13 Responses to “Good Superhero Comics: Week of April 25”

  1. caleb Says:

    Did you not read JSA #5 then? If not, you should at least flip through until you get to the Dream Girl panel, which is the ickiest thing I’ve seen in a DC comic in…quite a while, actually. Made ickier by the fact that the chained, unconscious superheroine being licked and molested is named “Dream Girl.”

    Here’s the panel.

  2. Johanna Says:

    No, I read it — that sort of thing’s just become so common in DC comics that it didn’t really jump out at me. Which is a sad indictment of the depths to which they’ve sunk.

  3. Justin Says:

    I don’t know… seems to me they could pull off the Silver Surfer/Galactus pairing in the Adventures line. It would sell to lower circulation. But it might actually sell to the more interested group. I am sad to hear that Gravity got an update. Might still check it out though.

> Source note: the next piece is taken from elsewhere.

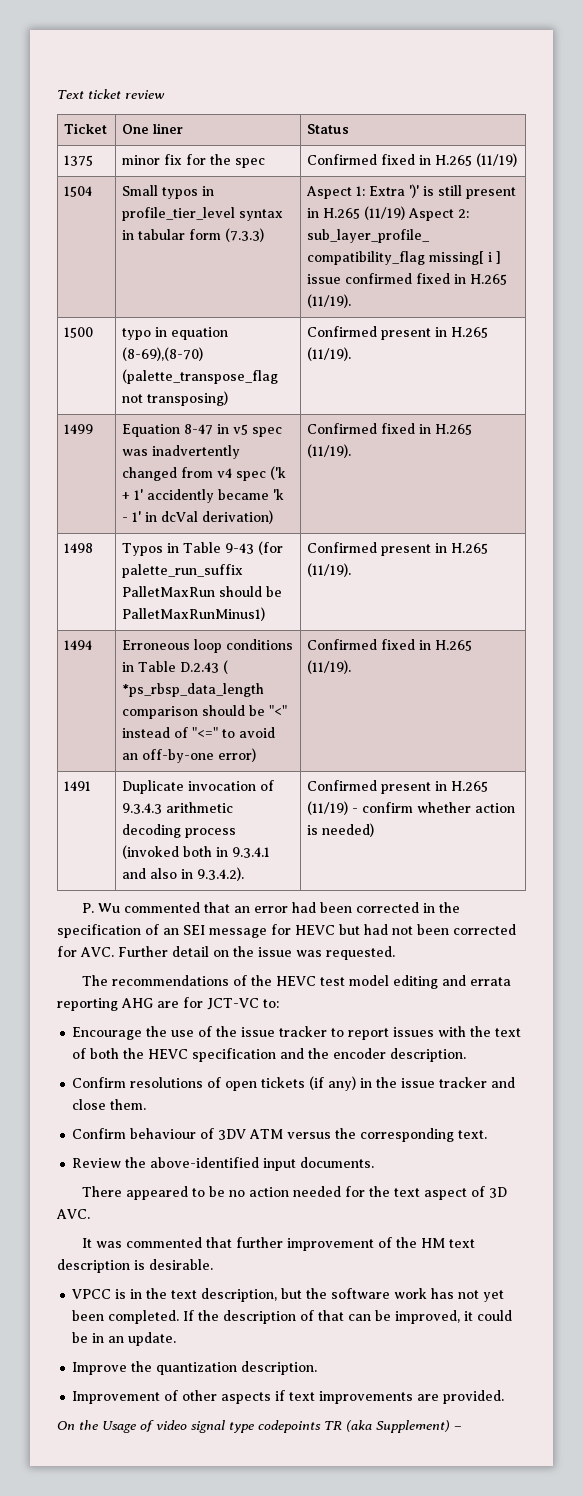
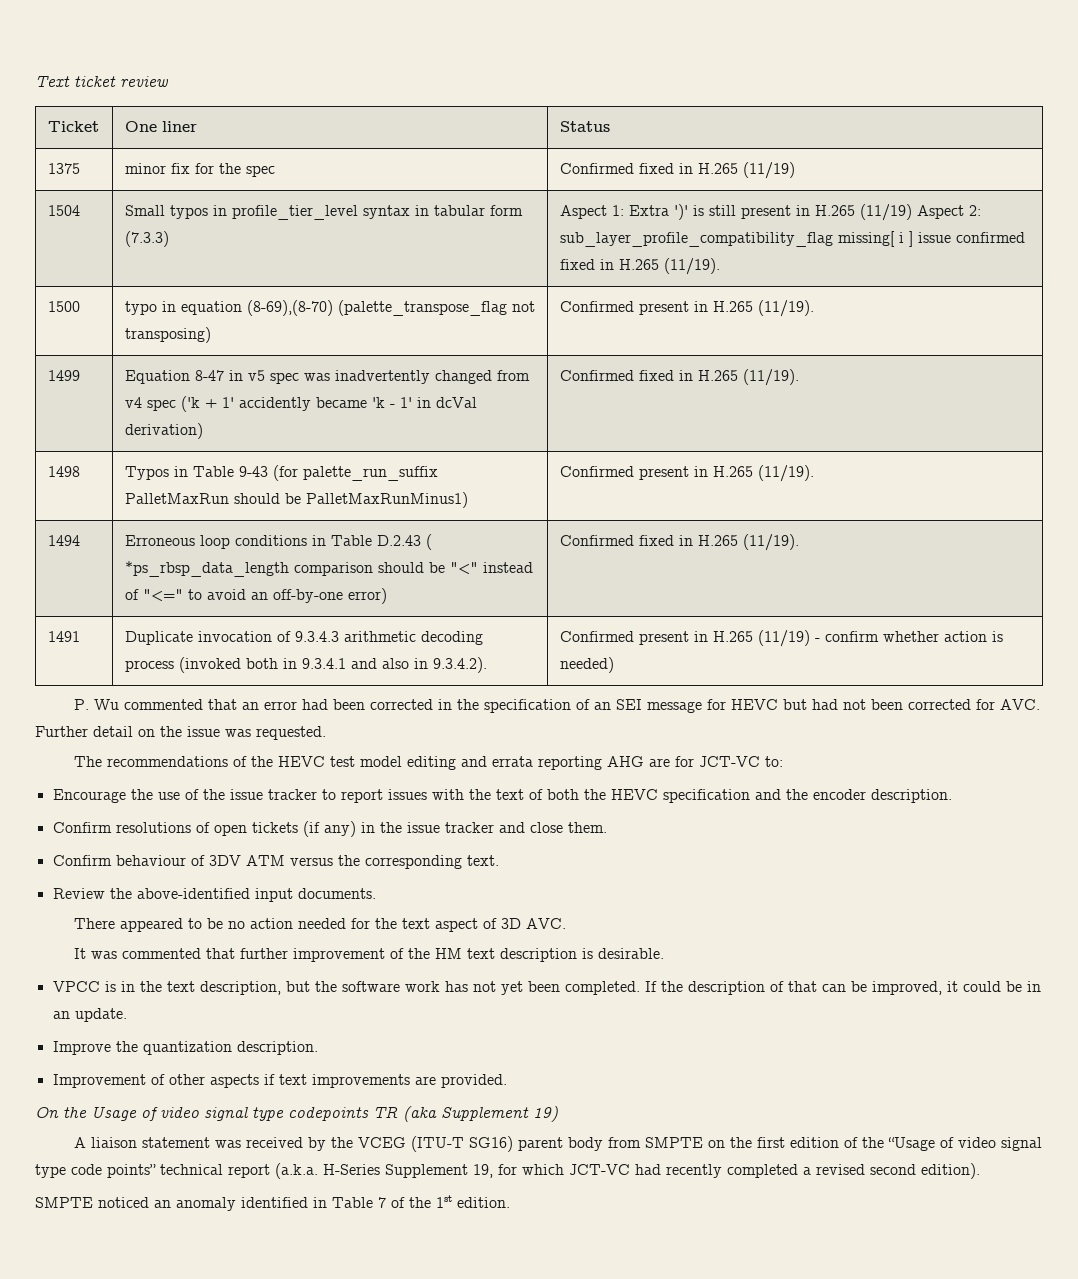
[376,1420,462,1433] Supplement) – -> [441,1106,558,1122] [73,1136,1042,1152] [35,1163,980,1179] [35,1195,510,1211] Supplement 19) // A liaison statement was received by the VCEG (ITU-T SG16) parent body from SMPTE on the first edition of the “Usage of video signal type code points” technical report (a.k.a. H-Series Supplement 19, for which JCT-VC had recently completed a revised second edition). // SMPTE noticed an anomaly identified in Table 7 of the 1st edition.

  4. Dwight Williams Says:

    In addition to the stated concerns, I’d add this: the set-up for Amazons Attack seems oddly chosen, given that the circumstances of their departure during Infinite Crisis would provide a much clearer set of reasons for this particular war…

  5. Tim O'Shea Says:

    Geek moment–is Paul Pelletier the first FF artist to let Johnny keep his wavy locks while on fire? Maybe others have, but it’s the first time I noticed it. Plus, it’s odd to have Ben Grimm toss out words like “facetious”. Nonetheless, it’s the first time I’ve consistently enjoyed FF since Waid’s run ended.

    (full disclosure, prior to my next comment–I interviewed Pfeifer regarding his new Amazons Attack miniseries)–it would have been nice if the editor on the mini and the editor on the ongoing got together on the pivotal Diana meets her resurrected mother scene. In the mini, her reaction is “Mom?” (which read off to me) versus the more natural reading of “Mother?” in the ongoing. A lot easier for me to monday morning quarterback, I know. Oh well. Honestly, I’m just looking forward to where Simone takes the WW dynamics.

  6. John Says:

    I find most of the output of DC Comics these days to be loathsome and more than a bit disgusting, with a couple exceptions. Can’t even read most of the stuff, which is sad. Other than old time male fans, I’m a bit confused as to who the market is and why pathetic sales figures haven’t caused the money people to do make some heads roll. I find it astonishing that they market toys to kids and the actual products are totally inappropriate . . .

  7. Dwight Williams Says:

    There does seem to be some degree of “roll back the clock” syndrome in play there…

  8. Alan Coil Says:

    What John says above goes for me, too, only with Marvel, not DC.

    Maybe, just maybe, things are a-changin’ and we are all being left behind. {sob}

  9. John Says:

    Yeah, actually I haven’t even been able to bring myself to read any Marvels in years . . . the art looks too icky.

  10. Matthew Says:

    You mean you haven’t read Agents of Atlas?

    While its continuity heavy, the ‘continuity’ is really just incredibly, old stories that are pretty much collected with the giant hardcover.

  11. Ray Tate Says:

    I so agree with you on the DC team books, Joanna. They too leave me cold. The characters lack even the hint of a personality. You may as well just lump them all into one team and call them JSOutitamate.

    That said, I concur with Matthew. Agents of Atlas and Spider-Man/Fanastic Four written by Jeff Parker who also writes the brilliant Marvel Adventures: Avengers is fantastic.

    Marvel just collected Agents and included the what if they first appeared in as well as their original golden age appearances in a nicely priced hardback. Best of all no ads to interrupt the flow of the story.

  12. Flaming Dork Says:

    I just have one thing to say about Legion #5 and Astro city #3. This is why I don’t read mainstream comics anymore. They have gone all Jerry Springer on us and quite frankly, I feel we are above that.

    Oh, and the Silver Surfer/ Fantastic Four… Whatever it is, how can we accuse them of shameless movie promotion? It’s not as if Spidey changed his…

    Oh, hold on…

  13. Johanna Says:

    Matthew, I flipped through the first issue of Agents of Atlas (because I enjoy Jeff Parker’s writing so much), but as you say, it’s continuity-heavy, too much for me. Putting the previous stories with it in the collection is a great idea.